The city's net position was $28.88 million on June 30, 2016 compared to $29.4 million on June 30, 2015 and that relatively-slight decrease primarily occurred due to capital asset additions, utility rate increases, the early payoff of bonds and an increase in the collection on accounts receivable. Additionally, the city had $8 million in outstanding bonds, accrued compensated absences and notes payable, the audit says.
"Like equity (in a business's financial statement), assets minus liability equals equity," Moffitt said. "The city is in a strong position with $28 million more than liability, and the main reason for that net pension liability is PERS (the state's Public Employees Retirement System). If you look at page seven (of the audit), it shows net pension assets of $339,000 and a net pension liability of $951,000. That's something that all government entities in the state of Oregon are dealing with because a recent court case determined a change in the way PERS is being calculated."
As long as the city is making statutorily-required contributions, and that number is zero or negative, then they are meeting those obligations, Moffitt said.

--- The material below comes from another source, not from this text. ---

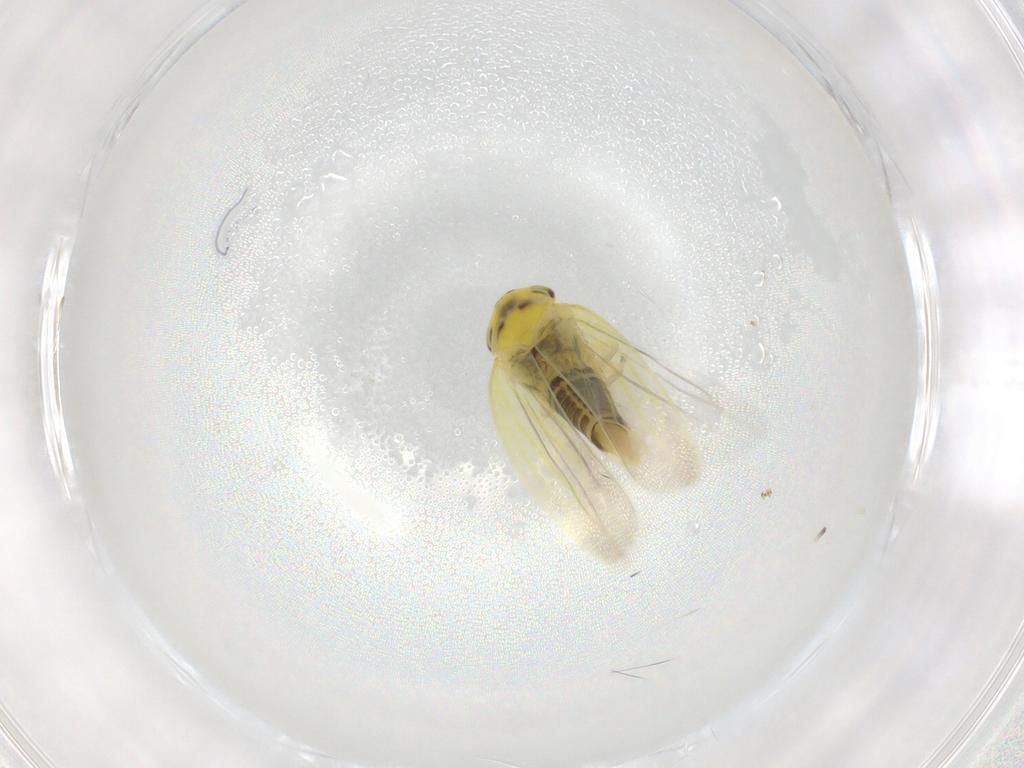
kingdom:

The audit shows that for the previous three fiscal years the city of Molalla met its required contributions of $764,158, $733,439 and $320,569, respectively.
Thompson noted that the city will start fiscal year 2017-18 with $1.5 million in the general fund and that it began fiscal year 2016-17 with more than $900,000 in that fund. He said it's not a surplus because the city's primary revenue source is property taxes, so it has to have cash to "hold you over until November" when the city annually receives that influx of cash.
"It's more of a reserve or carryover than we've had in the past many, many years," Thompson said. "In 2012, we were $400,000 in the hole. To go from there to where we are today, completely turning things around and making sure we are fiscally conscious about what's happening, that puts us in a position where we can start to look at long-term investments and better things instead of worrying about paying our bills."
Thompson said there will be a discussion about the audit at the next city council meeting (7 p.m. on April 26 at the Molalla Adult Center).